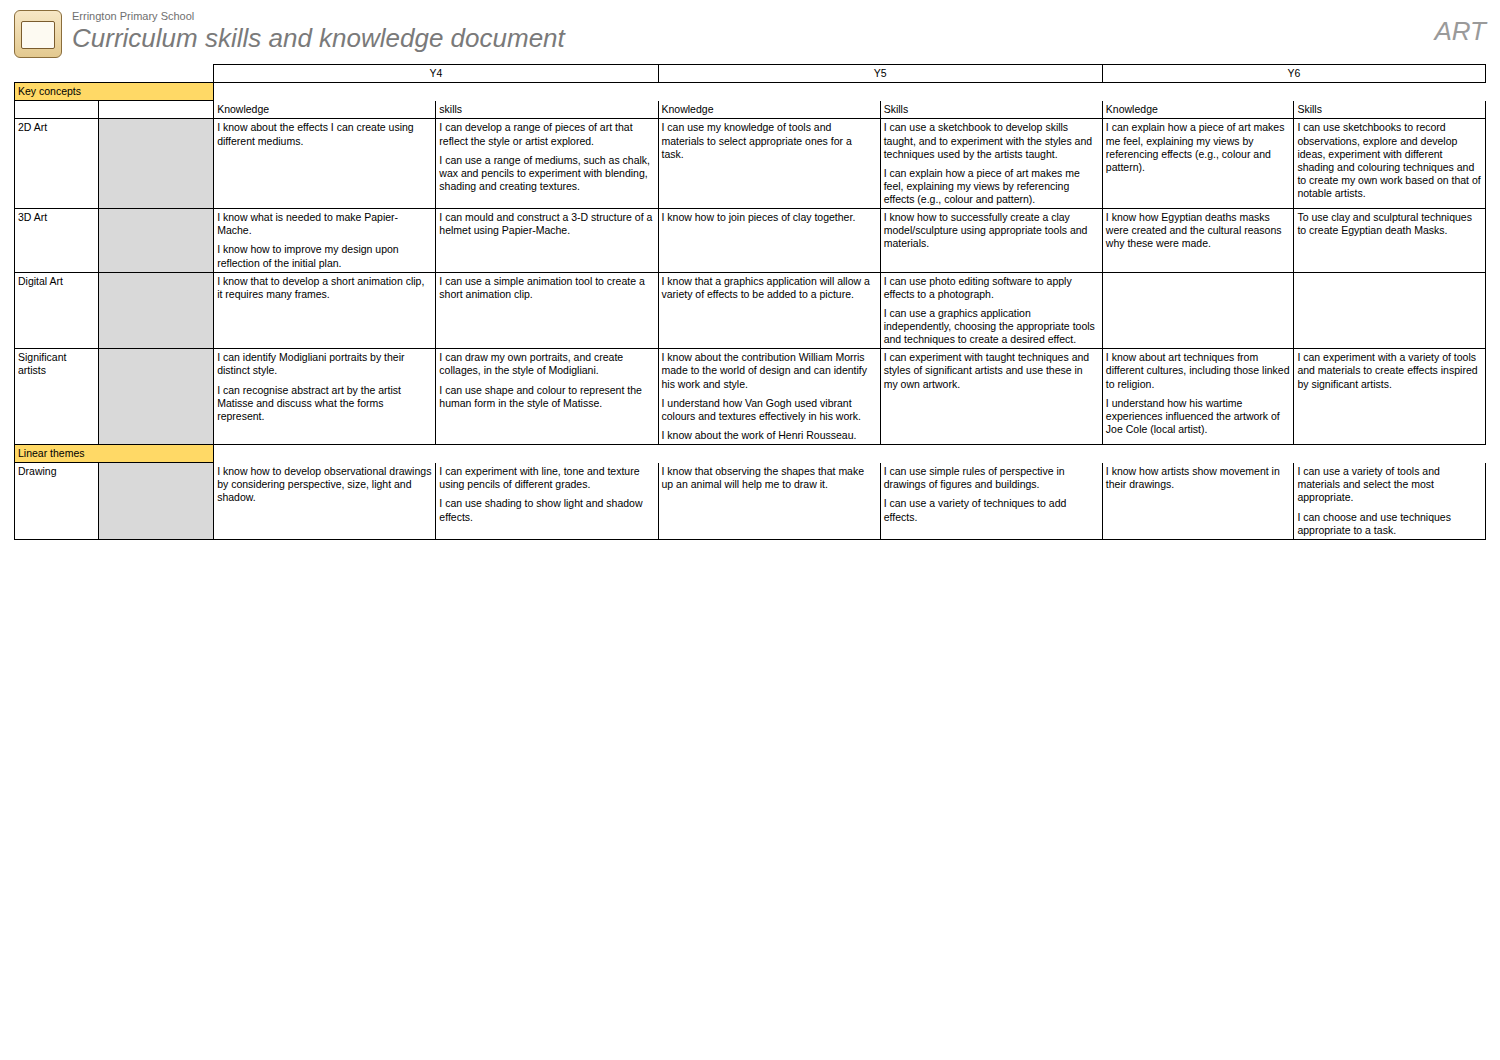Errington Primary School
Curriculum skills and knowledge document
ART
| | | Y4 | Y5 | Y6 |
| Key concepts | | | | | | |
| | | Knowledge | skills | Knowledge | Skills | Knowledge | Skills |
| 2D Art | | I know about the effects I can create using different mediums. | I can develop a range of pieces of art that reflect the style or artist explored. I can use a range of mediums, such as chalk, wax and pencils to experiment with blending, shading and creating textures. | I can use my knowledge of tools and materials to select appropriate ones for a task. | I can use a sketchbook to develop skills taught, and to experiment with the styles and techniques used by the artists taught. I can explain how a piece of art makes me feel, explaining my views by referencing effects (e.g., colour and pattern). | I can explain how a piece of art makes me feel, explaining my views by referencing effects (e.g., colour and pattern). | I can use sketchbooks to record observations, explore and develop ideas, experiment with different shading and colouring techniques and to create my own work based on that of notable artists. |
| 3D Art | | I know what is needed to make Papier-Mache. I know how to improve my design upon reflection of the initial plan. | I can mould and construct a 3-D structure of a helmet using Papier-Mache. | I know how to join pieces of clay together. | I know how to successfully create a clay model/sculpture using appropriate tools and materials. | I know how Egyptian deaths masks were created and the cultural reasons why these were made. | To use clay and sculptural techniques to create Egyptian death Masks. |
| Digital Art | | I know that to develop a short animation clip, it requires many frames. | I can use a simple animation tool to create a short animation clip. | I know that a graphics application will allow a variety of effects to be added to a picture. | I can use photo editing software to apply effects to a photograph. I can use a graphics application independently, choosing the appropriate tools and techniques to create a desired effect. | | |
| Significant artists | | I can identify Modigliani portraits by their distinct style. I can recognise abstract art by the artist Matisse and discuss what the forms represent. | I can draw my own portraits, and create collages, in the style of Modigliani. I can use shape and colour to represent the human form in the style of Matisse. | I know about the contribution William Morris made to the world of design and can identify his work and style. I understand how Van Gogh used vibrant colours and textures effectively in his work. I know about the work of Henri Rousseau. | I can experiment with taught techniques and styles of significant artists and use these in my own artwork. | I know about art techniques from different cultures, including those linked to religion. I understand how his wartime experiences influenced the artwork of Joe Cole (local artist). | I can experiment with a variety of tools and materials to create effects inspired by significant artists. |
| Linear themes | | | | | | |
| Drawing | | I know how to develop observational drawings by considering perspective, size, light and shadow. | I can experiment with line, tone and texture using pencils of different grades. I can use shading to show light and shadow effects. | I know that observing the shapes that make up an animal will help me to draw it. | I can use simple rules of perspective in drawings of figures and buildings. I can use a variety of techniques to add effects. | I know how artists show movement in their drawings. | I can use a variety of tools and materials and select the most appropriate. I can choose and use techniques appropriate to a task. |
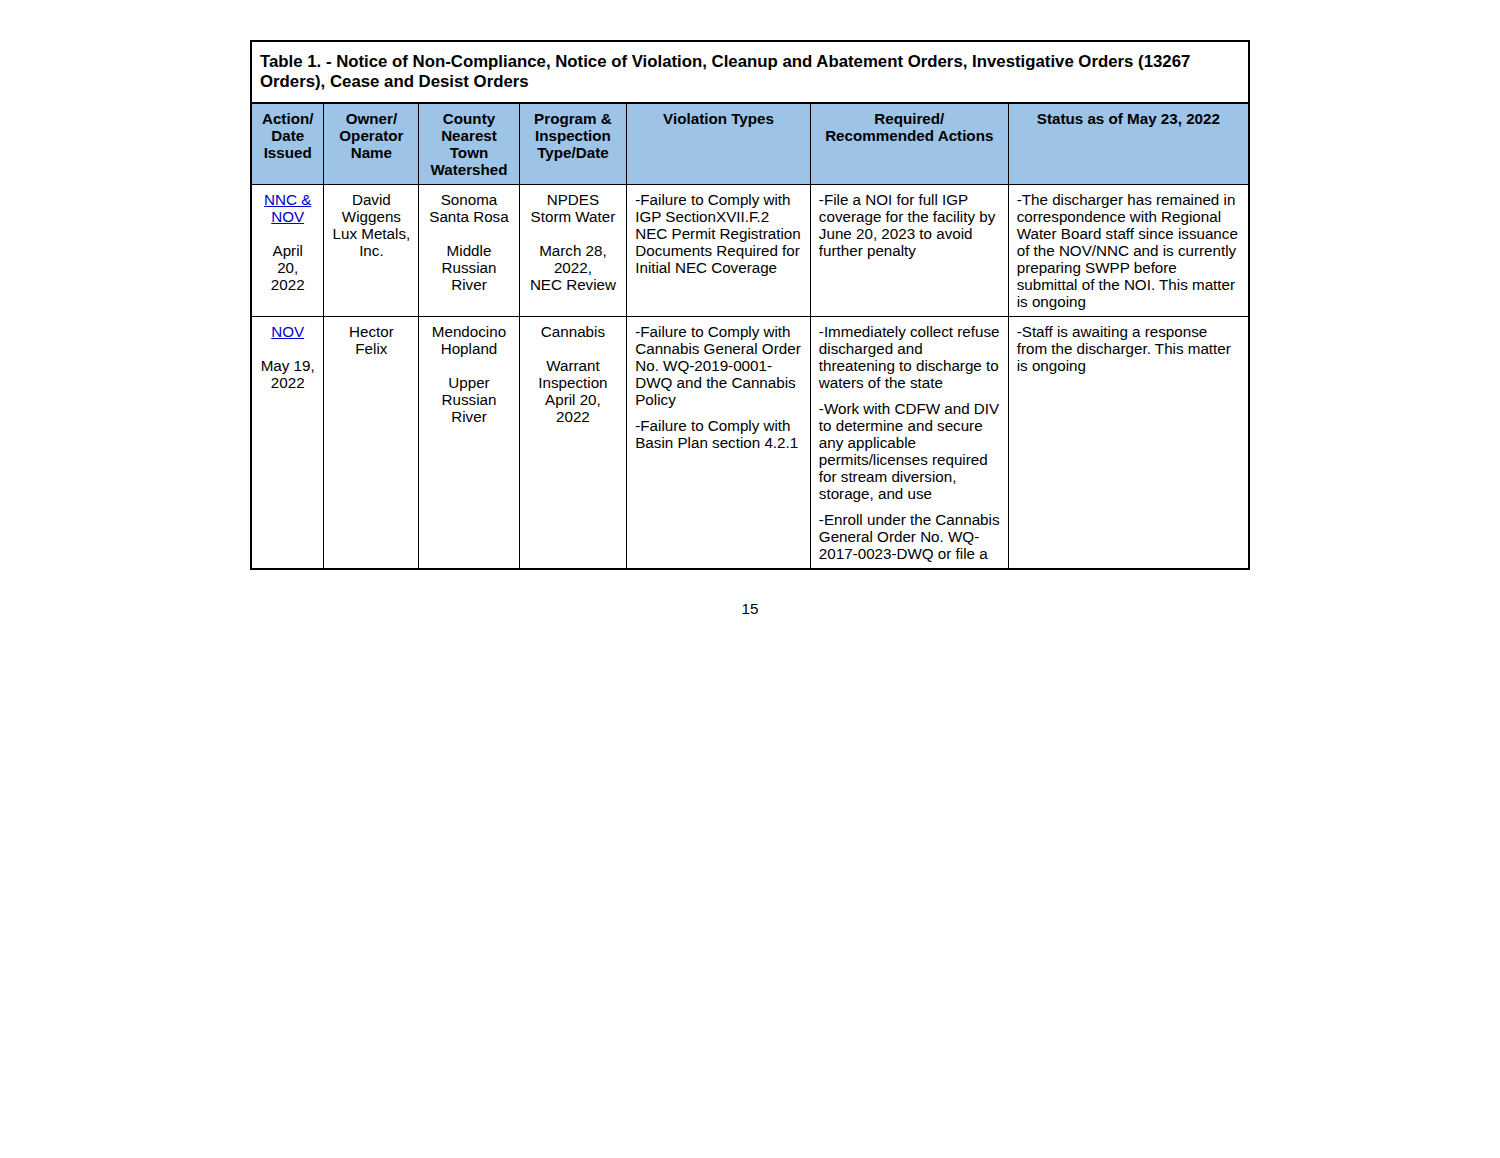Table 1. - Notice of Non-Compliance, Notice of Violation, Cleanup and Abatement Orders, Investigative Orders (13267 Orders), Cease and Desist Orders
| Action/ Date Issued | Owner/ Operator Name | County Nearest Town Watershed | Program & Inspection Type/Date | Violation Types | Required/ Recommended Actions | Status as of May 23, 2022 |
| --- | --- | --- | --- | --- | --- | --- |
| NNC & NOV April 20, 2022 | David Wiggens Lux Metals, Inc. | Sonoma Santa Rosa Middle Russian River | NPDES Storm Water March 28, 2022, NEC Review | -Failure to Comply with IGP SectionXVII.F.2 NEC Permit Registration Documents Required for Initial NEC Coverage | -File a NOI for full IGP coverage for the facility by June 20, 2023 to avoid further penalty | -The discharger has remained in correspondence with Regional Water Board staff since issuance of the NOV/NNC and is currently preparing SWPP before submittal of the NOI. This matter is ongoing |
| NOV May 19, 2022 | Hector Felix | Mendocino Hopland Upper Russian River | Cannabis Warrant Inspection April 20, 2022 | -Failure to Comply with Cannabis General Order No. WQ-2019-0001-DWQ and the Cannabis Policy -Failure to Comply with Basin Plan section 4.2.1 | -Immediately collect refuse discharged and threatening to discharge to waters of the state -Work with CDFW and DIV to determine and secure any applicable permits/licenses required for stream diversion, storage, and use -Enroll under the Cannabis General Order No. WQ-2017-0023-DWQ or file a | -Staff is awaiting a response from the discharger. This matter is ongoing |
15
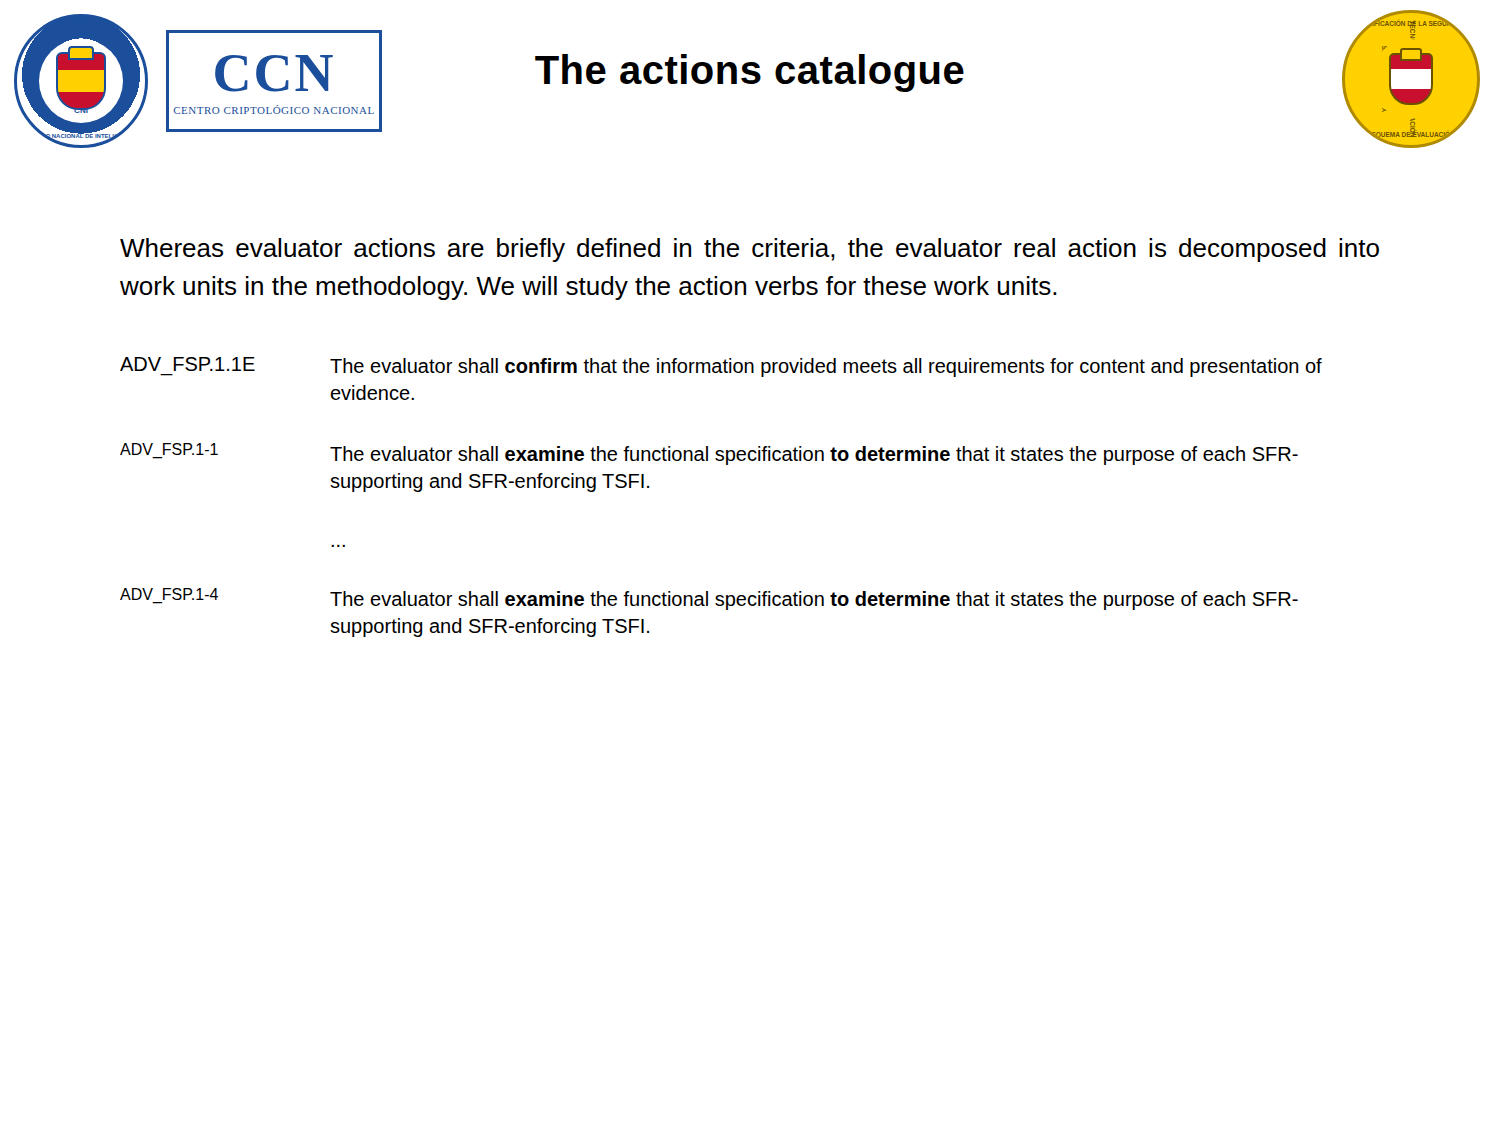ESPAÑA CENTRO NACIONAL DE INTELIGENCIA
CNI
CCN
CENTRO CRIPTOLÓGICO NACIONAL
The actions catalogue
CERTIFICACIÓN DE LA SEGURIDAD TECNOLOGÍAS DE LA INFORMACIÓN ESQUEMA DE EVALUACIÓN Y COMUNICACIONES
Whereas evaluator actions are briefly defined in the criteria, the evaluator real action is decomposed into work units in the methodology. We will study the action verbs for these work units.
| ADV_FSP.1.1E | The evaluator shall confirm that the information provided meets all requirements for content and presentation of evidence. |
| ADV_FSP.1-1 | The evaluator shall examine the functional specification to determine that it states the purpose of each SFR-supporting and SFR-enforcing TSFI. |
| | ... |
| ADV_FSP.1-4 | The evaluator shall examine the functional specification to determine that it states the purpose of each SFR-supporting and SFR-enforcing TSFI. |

———

#### [Your task]
Please return all of the material above exactly, minus any pictures.

#### [Written response]
Errington Primary School
Curriculum skills and knowledge document
ART
| | | Y4 | Y5 | Y6 |
| Key concepts | | | | | | |
| | | Knowledge | skills | Knowledge | Skills | Knowledge | Skills |
| 2D Art | | I know about the effects I can create using different mediums. | I can develop a range of pieces of art that reflect the style or artist explored. I can use a range of mediums, such as chalk, wax and pencils to experiment with blending, shading and creating textures. | I can use my knowledge of tools and materials to select appropriate ones for a task. | I can use a sketchbook to develop skills taught, and to experiment with the styles and techniques used by the artists taught. I can explain how a piece of art makes me feel, explaining my views by referencing effects (e.g., colour and pattern). | I can explain how a piece of art makes me feel, explaining my views by referencing effects (e.g., colour and pattern). | I can use sketchbooks to record observations, explore and develop ideas, experiment with different shading and colouring techniques and to create my own work based on that of notable artists. |
| 3D Art | | I know what is needed to make Papier-Mache. I know how to improve my design upon reflection of the initial plan. | I can mould and construct a 3-D structure of a helmet using Papier-Mache. | I know how to join pieces of clay together. | I know how to successfully create a clay model/sculpture using appropriate tools and materials. | I know how Egyptian deaths masks were created and the cultural reasons why these were made. | To use clay and sculptural techniques to create Egyptian death Masks. |
| Digital Art | | I know that to develop a short animation clip, it requires many frames. | I can use a simple animation tool to create a short animation clip. | I know that a graphics application will allow a variety of effects to be added to a picture. | I can use photo editing software to apply effects to a photograph. I can use a graphics application independently, choosing the appropriate tools and techniques to create a desired effect. | | |
| Significant artists | | I can identify Modigliani portraits by their distinct style. I can recognise abstract art by the artist Matisse and discuss what the forms represent. | I can draw my own portraits, and create collages, in the style of Modigliani. I can use shape and colour to represent the human form in the style of Matisse. | I know about the contribution William Morris made to the world of design and can identify his work and style. I understand how Van Gogh used vibrant colours and textures effectively in his work. I know about the work of Henri Rousseau. | I can experiment with taught techniques and styles of significant artists and use these in my own artwork. | I know about art techniques from different cultures, including those linked to religion. I understand how his wartime experiences influenced the artwork of Joe Cole (local artist). | I can experiment with a variety of tools and materials to create effects inspired by significant artists. |
| Linear themes | | | | | | |
| Drawing | | I know how to develop observational drawings by considering perspective, size, light and shadow. | I can experiment with line, tone and texture using pencils of different grades. I can use shading to show light and shadow effects. | I know that observing the shapes that make up an animal will help me to draw it. | I can use simple rules of perspective in drawings of figures and buildings. I can use a variety of techniques to add effects. | I know how artists show movement in their drawings. | I can use a variety of tools and materials and select the most appropriate. I can choose and use techniques appropriate to a task. |
Table 1. - Notice of Non-Compliance, Notice of Violation, Cleanup and Abatement Orders, Investigative Orders (13267 Orders), Cease and Desist Orders
| Action/ Date Issued | Owner/ Operator Name | County Nearest Town Watershed | Program & Inspection Type/Date | Violation Types | Required/ Recommended Actions | Status as of May 23, 2022 |
| --- | --- | --- | --- | --- | --- | --- |
| NNC & NOV April 20, 2022 | David Wiggens Lux Metals, Inc. | Sonoma Santa Rosa Middle Russian River | NPDES Storm Water March 28, 2022, NEC Review | -Failure to Comply with IGP SectionXVII.F.2 NEC Permit Registration Documents Required for Initial NEC Coverage | -File a NOI for full IGP coverage for the facility by June 20, 2023 to avoid further penalty | -The discharger has remained in correspondence with Regional Water Board staff since issuance of the NOV/NNC and is currently preparing SWPP before submittal of the NOI. This matter is ongoing |
| NOV May 19, 2022 | Hector Felix | Mendocino Hopland Upper Russian River | Cannabis Warrant Inspection April 20, 2022 | -Failure to Comply with Cannabis General Order No. WQ-2019-0001-DWQ and the Cannabis Policy -Failure to Comply with Basin Plan section 4.2.1 | -Immediately collect refuse discharged and threatening to discharge to waters of the state -Work with CDFW and DIV to determine and secure any applicable permits/licenses required for stream diversion, storage, and use -Enroll under the Cannabis General Order No. WQ-2017-0023-DWQ or file a | -Staff is awaiting a response from the discharger. This matter is ongoing |
15
ESPAÑA CENTRO NACIONAL DE INTELIGENCIA
CNI
CCN
CENTRO CRIPTOLÓGICO NACIONAL
The actions catalogue
CERTIFICACIÓN DE LA SEGURIDAD TECNOLOGÍAS DE LA INFORMACIÓN ESQUEMA DE EVALUACIÓN Y COMUNICACIONES
Whereas evaluator actions are briefly defined in the criteria, the evaluator real action is decomposed into work units in the methodology. We will study the action verbs for these work units.
| ADV_FSP.1.1E | The evaluator shall confirm that the information provided meets all requirements for content and presentation of evidence. |
| ADV_FSP.1-1 | The evaluator shall examine the functional specification to determine that it states the purpose of each SFR-supporting and SFR-enforcing TSFI. |
| | ... |
| ADV_FSP.1-4 | The evaluator shall examine the functional specification to determine that it states the purpose of each SFR-supporting and SFR-enforcing TSFI. |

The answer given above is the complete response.